Seguimos na travessia do 244º dia do histórico calendário gregoriano. Faltam apenas 122 outros para ancorar o nosso barco às margens do ano vindouro. Neste mês que se aproxima, temos a missão de apropriar reflexivamente da Palavra de Deus, lendo e meditando, pelo menos os textos que a liturgia nos propõe diariamente. Para facilitar a nossa reflexão bíblica, a CNBB – Conferência Nacional dos Bispos do Brasil – escolheu para este ano de 2024, o livro do profeta Ezequiel. O lema proposto é: “Porei em vós meu espírito e vivereis” (Ez 37,14).

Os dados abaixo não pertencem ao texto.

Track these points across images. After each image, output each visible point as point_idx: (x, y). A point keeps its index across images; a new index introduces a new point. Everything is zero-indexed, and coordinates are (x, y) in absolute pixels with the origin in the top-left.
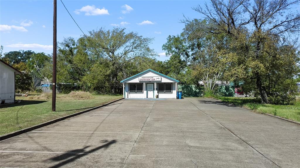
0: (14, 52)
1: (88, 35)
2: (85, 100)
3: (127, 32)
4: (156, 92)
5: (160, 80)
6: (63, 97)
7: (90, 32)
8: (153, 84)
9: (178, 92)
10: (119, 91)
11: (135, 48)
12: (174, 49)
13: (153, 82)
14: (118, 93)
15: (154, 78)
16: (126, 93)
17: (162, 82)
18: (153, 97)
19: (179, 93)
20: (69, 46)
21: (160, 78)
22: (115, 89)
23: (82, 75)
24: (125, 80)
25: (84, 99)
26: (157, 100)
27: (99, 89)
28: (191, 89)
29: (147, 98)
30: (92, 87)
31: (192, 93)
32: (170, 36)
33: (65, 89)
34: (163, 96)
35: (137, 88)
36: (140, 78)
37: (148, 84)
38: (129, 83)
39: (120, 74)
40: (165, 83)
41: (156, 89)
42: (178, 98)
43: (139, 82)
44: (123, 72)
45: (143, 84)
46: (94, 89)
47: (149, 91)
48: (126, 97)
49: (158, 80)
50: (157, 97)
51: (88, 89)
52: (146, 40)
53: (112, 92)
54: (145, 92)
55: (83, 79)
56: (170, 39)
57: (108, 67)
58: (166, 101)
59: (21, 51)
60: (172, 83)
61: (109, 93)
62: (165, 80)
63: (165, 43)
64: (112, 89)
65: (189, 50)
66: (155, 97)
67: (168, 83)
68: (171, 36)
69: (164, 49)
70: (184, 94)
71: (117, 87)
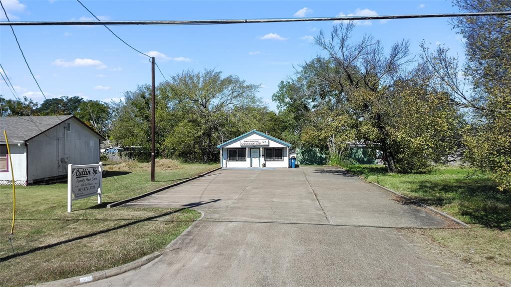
0: (53, 99)
1: (171, 81)
2: (174, 171)
3: (223, 76)
4: (262, 159)
5: (267, 144)
6: (145, 167)
7: (173, 78)
8: (258, 149)
9: (291, 159)
10: (213, 158)
11: (236, 97)
12: (288, 100)
13: (259, 147)
14: (212, 160)
15: (259, 141)
16: (224, 161)
17: (270, 146)
18: (258, 166)
19: (292, 161)
20: (144, 98)
21: (267, 141)
22: (209, 155)
23: (163, 136)
24: (223, 144)
25: (171, 168)
26: (263, 170)
27: (186, 155)
28: (315, 153)
29: (251, 166)
30: (177, 153)
31: (315, 160)
32: (282, 82)
33: (139, 156)
34: (272, 164)
35: (238, 154)
36: (242, 141)
37: (252, 150)
38: (228, 149)
39: (215, 135)
40: (274, 148)
41: (263, 155)
42: (290, 167)
43: (240, 147)
44: (219, 133)
45: (246, 149)
46: (179, 156)
47: (253, 159)
48: (224, 166)
49: (264, 144)
50: (264, 165)
51: (170, 155)
52: (249, 87)
53: (204, 158)
54: (248, 159)
55: (165, 143)
56: (282, 86)
57: (198, 125)
58: (274, 170)
59: (64, 98)
60: (283, 148)
61: (199, 160)
62: (273, 144)
63: (276, 91)
64: (204, 155)
65: (310, 101)
66: (261, 166)
67: (278, 148)
68: (285, 81)
69: (275, 100)
70: (305, 161)
71: (211, 152)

Só lembrando que Ezequiel foi um profeta ativo durante o exílio babilônico, oferecendo ao povo uma mensagem de esperança e renovação para seguirem adiante na caminhada perseverante no esperançar de Deus. Tomando consciência de sua dignidade, o povo começa a se reunir e a se organizar, lutando para construir a nova sociedade e nova história.

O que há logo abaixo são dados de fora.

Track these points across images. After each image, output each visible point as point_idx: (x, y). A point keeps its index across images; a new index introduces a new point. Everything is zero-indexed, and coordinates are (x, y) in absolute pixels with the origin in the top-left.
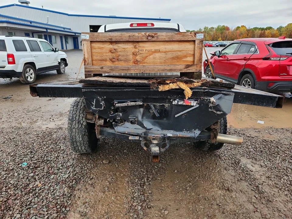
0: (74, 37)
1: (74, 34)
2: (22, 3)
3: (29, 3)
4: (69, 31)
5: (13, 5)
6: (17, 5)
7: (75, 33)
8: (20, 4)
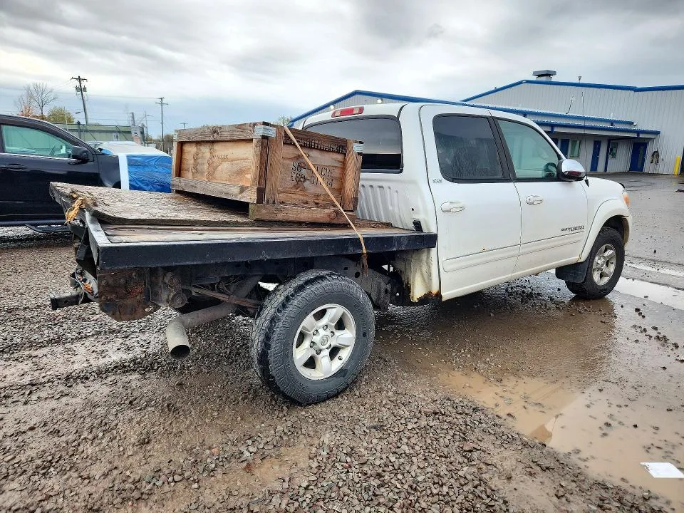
0: (636, 141)
1: (635, 135)
2: (539, 76)
3: (554, 73)
4: (627, 127)
5: (520, 83)
6: (528, 82)
7: (638, 132)
8: (534, 78)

Somos caminhantes nesta vida! O caminhar nos coloca em missão de sair de nos mesmos e irmos ao encontro do irmão e da irmã que também fazem esta experiência concreta do caminhar em direção ao projeto de Deus, revelado por seu Filho Jesus. Nem sempre somos fortes o bastante para dar conta da nossa missão, mas sabemos que podemos contar com o Deus que caminha conosco e com os irmãos que nos dão a sua mão. Mirar na fortaleza que vem de Deus, superando as nossas fragilidades e limitações, pensando, quiçá, como São Paulo: “Por amor de Cristo, regozijo-me nas fraquezas, nos insultos, nas necessidades, nas perseguições, nas angústias. Pois, quando sou fraco, é que sou forte”. (2 Cor 12,10) Experimentar a dimensão paradoxal de que é na nossa fraqueza que se manifesta a força de Deus.

Fortaleza que vem de Jesus, nosso Mestre e Senhor, que no dia de hoje, segundo a narrativa do Evangelho de (Mt 25,14-30), Ele está contando uma significativa parábola aos seus discípulos. “Parábola dos talentos”, como alguns exegetas denominam este texto. Tudo isso visto a partir da dimensão escatológica, onde a espera por Cristo terá que ser dinâmica e fecunda, de quem espera arriscando todas as suas potencialidades. Neste sentido, os talentos recebidos não podem ser enterrados, inutilizados, mas transformados. Na compreensão bíblica, estes talentos não são apenas os dotes, habilidades, qualidades naturais, recebidos por cada pessoa. Os talentos recebidos são, na verdade, a salvação, o amor do Pai, a vida em abundância, o Espírito que transforma todas as coisas.

A conclusão da parábola contada por Jesus é bastante assustadora para os seus ouvintes, que não se colocaram nesta dinâmica de alguém que se abre para ir mais além do comodismo: “Porque a todo aquele que tem será dado mais, e terá em abundância, mas daquele que não tem, até o que tem lhe será tirado”. (Mt 25,29) O que Jesus quis dizer, é que não basta estarmos preparados, esperando passivamente a manifestação d’Ele. É preciso arriscar e lançar-nos à ação, para que os dons recebidos frutifiquem e cresçam. Jesus confiou a seus discípulos e também a cada um de nós a revelação da vontade de Deus e a chave do Reino. No julgamento, Ele pedirá contas por esses dons recebidos. Repartimos e o fizemos crescer, ou o escondemos num lugar bem escondido? Já se deu conta dos dons que Deus deu a você? O que tem feito com eles, nesta sua caminhada de fé? Será que você está entre aqueles, a quem será tirado até mesmo o que tem? É para se pensar, não é?